Many medications and medical products are susceptible to heat, humidity, and other circumstances. Zimbabwe’s temperatures range seasonally between six and 38 degrees Celsius (42-100 degrees Fahrenheit), and humidity can vary between 42 percent and 75 percent, presenting a significant challenge to cold chain storage.
The USAID Global Health Supply Chain Program-Procurement and Supply Management (GHSC-PSM) project supports the Zimbabwean National Pharmaceutical Company (NatPharm) to improve its central medical stores, focusing on precise temperature monitoring, eliminating temperature variation and ensuring that the integrity of its much-needed medical commodities is preserved.
NatPharm stores and distributes all incoming public health sector medical products and maintains nine warehouses located in cities across six of the country’s ten provinces. Cold chain commodities are stored in cold rooms where the specific temperature conditions required for the products can be maintained. However, until December 2019, NatPharm had no way of tracking temperature variations in its warehouses. Even warehouse ambient temperatures could not be easily monitored, and humidity was not measured across all branches. The stores did not have a temperature tracking system, so any cold room malfunctions could not be immediately noticed. If a malfunction occurred at the start of a weekend, cold chain commodities would be at risk of deterioration.
Between January and March 2020, GHSC-PSM worked with NatPharm to deploy 104 temperature and humidity cloud-based data loggers to all six NatPharm branches. These data loggers use the Internet of Things (IoT) technology to seamlessly connect to the internet to submit temperature and humidity data. NatPharm managers, the primary users of this system, can access real-time data by visiting a secure web portal, which automatically displays the data in temperature and humidity graphs. Raw data is downloadable in multiple formats. NatPharm now disseminates a monthly summarized report to partners, outlining an analysis of any temperature readings outside the manufacturer’s recommended ranges and offering possible solutions.
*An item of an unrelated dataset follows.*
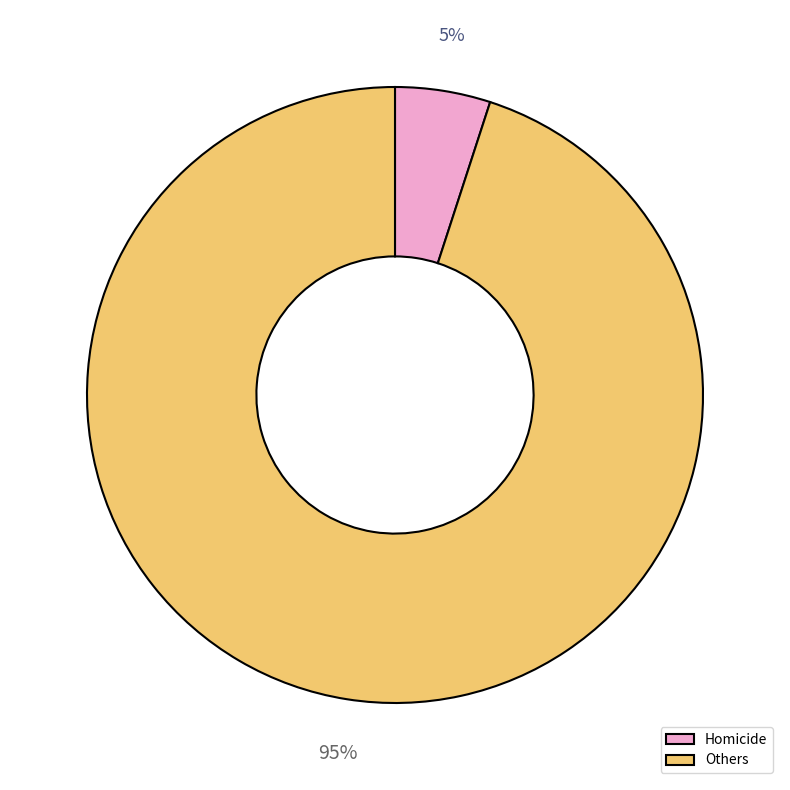

What is the smallest slice in the pie chart?

Homicide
The use of temperature and humidity data loggers at NatPharm has improved temperature and humidity data visibility for both NatPharm and its partners, lowering the risk of poor-quality medicines and supplies going to waste or making their way to patients. After the loggers were installed, NatPharm identified the need for SMS alerts for cold room data so that NatPharm managers could immediately respond to temperature excursions. GHSC-PSM has now configured the system to send alerts for the cold rooms in all its branches. NatPharm was so taken with the system’s advantages that it sought financial assistance to expand coverage to three outsourced warehouses.
Armed with data presented in a January 2022 NatPharm report to partners, the Ministry of Health and Child Care recommended recalibration of cold rooms that frequently fell below the established minimum temperature and risked commodities freezing; and suggested shortening the time taken to intake vaccines into cold room storage because lengthy intake sessions resulted in significant temperature excursions.
The continuous availability and wider dissemination of warehouse temperature data allows NatPharm to seek evidence-based help on improving its warehouse infrastructure, and Zimbabwe’s citizens are safe in the knowledge that their medical commodities are reliably viable.